START SOURCE MATERIAL

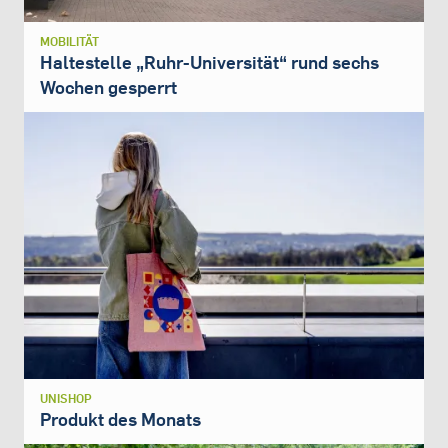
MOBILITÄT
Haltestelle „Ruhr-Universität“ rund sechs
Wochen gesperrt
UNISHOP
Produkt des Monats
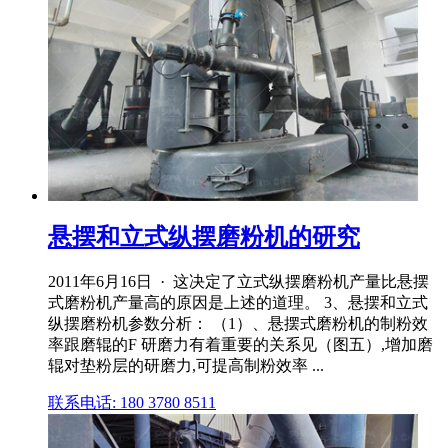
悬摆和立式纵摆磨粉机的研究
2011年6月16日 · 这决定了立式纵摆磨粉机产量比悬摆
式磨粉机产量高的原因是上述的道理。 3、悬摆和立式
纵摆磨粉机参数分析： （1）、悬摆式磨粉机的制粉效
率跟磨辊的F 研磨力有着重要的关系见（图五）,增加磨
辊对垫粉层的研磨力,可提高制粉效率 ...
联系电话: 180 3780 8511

END SOURCE MATERIAL
START SOURCE MATERIAL

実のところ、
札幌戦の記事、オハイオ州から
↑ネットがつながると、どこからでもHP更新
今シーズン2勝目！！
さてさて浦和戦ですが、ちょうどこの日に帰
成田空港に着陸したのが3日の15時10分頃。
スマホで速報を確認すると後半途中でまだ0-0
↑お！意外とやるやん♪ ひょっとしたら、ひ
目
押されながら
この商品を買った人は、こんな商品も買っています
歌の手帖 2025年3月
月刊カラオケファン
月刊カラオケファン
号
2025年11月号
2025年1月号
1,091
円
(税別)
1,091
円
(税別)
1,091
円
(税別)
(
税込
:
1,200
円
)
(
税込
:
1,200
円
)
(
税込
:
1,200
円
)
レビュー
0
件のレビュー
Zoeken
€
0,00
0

END SOURCE MATERIAL
START SOURCE MATERIAL

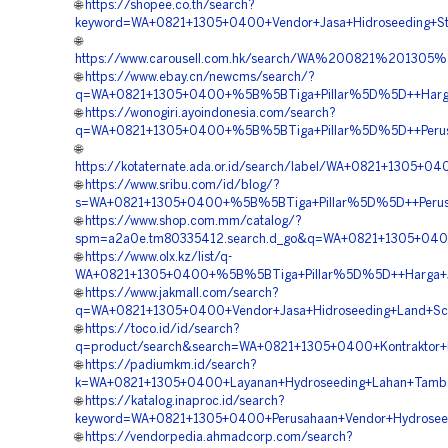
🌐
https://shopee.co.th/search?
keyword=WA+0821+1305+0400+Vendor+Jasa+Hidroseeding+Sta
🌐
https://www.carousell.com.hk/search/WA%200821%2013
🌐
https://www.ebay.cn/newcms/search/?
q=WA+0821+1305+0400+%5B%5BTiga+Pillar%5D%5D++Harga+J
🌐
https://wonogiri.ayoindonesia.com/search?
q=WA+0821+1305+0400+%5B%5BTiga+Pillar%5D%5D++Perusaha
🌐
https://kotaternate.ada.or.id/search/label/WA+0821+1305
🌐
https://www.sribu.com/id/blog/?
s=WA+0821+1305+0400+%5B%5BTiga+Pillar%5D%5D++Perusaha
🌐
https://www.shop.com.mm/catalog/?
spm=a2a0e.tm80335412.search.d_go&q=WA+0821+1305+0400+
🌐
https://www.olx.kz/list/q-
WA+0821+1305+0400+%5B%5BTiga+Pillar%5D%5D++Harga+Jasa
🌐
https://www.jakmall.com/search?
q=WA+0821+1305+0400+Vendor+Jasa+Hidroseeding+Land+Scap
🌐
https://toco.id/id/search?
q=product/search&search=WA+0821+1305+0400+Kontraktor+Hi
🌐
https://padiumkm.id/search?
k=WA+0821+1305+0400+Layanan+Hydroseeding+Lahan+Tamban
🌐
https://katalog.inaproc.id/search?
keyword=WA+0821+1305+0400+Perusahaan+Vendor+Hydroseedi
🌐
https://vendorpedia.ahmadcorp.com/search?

END SOURCE MATERIAL

Could you duplicate the lines of the listing starting at the line containing "悬摆和立式纵摆磨粉机的研究" and ending at the line containing "联系电话: 180 3780 8511", including both of those lines?

_SOLUTION FOR THIS EXERCISE_.
悬摆和立式纵摆磨粉机的研究
2011年6月16日 · 这决定了立式纵摆磨粉机产量比悬摆
式磨粉机产量高的原因是上述的道理。 3、悬摆和立式
纵摆磨粉机参数分析： （1）、悬摆式磨粉机的制粉效
率跟磨辊的F 研磨力有着重要的关系见（图五）,增加磨
辊对垫粉层的研磨力,可提高制粉效率 ...
联系电话: 180 3780 8511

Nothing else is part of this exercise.